Mind-Mapping For Plot and Conflict

Authors can purchase brainstorming programs. I purchased one and never could use it, but the Mind-Mapping site provides information and how to use mind-mapping. In my opinion, a writer can use this techniques without purchasing a program. While a program might give ??, allowing you to get the most out of your brainstorming, I think you can apply it this way.

Use a large piece of poster paper and in the middle put your conflict, situation, character, or anything that will help strengthen your plot. Begin to brainstorm ideas by jotting down possible ways to deepen conflict, add tension, broaden characterization, or confuse a situation.

You’ll find no right or wrong ideas to add to your list. You can use symbols, simple sketches, words or thoughts. If your idea is silly don’t worry about it. Silly ideas can sometime trigger another more practical thought that will add a new plot element to your story. Branch out with sub-topics. Use arrows to connect ideas. Show relations to idea by placing some in boxes, some in circles, some in other shapes – like hearts or stars. The mind-mapping program linked below is for corporate brainstorming, but think how this can work for you.
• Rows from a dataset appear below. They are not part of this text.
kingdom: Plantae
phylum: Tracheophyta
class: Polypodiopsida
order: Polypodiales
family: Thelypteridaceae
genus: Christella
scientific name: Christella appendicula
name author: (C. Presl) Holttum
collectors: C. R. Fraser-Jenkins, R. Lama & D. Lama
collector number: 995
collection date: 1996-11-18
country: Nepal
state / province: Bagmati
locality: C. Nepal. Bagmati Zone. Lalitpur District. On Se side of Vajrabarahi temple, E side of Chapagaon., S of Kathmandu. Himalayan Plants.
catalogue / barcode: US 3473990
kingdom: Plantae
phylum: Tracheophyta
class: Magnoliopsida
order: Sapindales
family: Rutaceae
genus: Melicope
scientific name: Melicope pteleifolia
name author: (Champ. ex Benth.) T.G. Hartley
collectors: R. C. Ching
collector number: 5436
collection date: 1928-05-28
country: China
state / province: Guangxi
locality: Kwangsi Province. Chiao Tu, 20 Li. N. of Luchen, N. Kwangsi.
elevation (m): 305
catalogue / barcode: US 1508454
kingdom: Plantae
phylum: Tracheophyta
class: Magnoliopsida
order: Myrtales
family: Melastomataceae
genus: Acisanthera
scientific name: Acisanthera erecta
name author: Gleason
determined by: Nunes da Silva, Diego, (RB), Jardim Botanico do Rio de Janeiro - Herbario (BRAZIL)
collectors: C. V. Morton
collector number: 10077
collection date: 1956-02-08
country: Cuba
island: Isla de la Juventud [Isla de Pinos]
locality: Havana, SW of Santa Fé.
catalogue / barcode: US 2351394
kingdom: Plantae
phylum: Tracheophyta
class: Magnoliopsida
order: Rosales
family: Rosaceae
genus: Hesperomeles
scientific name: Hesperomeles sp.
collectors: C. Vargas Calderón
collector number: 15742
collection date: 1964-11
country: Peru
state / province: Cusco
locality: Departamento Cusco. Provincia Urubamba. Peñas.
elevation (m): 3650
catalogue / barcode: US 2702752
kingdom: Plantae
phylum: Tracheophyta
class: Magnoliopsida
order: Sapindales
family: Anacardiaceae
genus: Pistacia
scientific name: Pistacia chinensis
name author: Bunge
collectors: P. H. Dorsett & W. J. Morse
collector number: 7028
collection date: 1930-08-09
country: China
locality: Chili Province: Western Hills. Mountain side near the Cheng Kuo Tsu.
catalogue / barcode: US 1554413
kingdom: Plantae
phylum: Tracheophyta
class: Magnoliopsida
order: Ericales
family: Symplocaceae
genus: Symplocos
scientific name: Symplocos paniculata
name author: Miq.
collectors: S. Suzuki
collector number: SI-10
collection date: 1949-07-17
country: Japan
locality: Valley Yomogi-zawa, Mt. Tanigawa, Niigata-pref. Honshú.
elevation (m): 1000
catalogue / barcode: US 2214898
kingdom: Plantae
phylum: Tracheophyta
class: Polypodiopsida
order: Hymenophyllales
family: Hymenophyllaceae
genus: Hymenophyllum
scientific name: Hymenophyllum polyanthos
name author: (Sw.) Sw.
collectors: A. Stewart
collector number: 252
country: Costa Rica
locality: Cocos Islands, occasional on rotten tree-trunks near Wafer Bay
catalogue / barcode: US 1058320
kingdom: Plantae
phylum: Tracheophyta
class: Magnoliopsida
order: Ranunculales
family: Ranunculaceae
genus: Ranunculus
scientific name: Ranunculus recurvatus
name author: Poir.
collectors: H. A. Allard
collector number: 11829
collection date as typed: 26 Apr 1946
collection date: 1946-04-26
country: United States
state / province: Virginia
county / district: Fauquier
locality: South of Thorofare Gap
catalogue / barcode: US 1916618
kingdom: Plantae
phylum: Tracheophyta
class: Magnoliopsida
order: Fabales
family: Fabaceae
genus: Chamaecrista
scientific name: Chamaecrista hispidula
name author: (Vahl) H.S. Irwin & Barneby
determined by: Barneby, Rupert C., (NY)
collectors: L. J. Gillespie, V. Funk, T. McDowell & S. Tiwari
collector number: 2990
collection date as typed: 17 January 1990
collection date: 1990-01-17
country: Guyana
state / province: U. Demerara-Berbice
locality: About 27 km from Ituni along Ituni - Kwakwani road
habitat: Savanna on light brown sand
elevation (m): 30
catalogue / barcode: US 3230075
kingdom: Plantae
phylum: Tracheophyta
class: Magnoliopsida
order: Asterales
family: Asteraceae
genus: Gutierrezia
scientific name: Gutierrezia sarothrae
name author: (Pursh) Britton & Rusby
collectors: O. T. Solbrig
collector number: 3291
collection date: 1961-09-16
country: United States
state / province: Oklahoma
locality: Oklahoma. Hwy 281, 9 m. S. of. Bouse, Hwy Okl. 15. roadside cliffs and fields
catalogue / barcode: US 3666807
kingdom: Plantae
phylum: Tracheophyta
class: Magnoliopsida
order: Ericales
For example, Jim has been offered a new job in a new city. If he accepts it, how will it affect your plot?

Job Location: So put Jim must move in the center of your paper. Now add thoughts about this:
Would Jim like to move?
Will he be in an area that adds new benefits or opportunities?

Job Requirements:
Will the job bring more money or prestige?
More Responsibility? Link of this: Can Jim handle it.
Responsibility means more job stress: He will be away more? His wife will be more stressed?

Home Life:
Obviously moving affects a whole family. So you begin to ask questions about how the new job will affect his family?
Will his wife be willing to move?
Will she be willing to give up her own job? Life change for her.
Link to this: Her wages will be lost. Will his raise equal the lose?
Will she fulfill the corporate expectations to be a party-giver?
Will she be willing to lose the time she has with Jim because of his added responsibilities?

As you see an idea sprout up that will add to the tension or conflict in your story, put it in a star. If you see something that will show another side of your character, put it in a box. Use these symbols in anyway they will work to help you make the most out of brainstorming.

Here’s the link to this mind-mapping program:

1 comment:

Avily Jerome said...

Thanks Gail- very useful ideas!

I haven't really gotten the hang of the mind mapping thing, but I know my writing would benefit from a little more structure like that!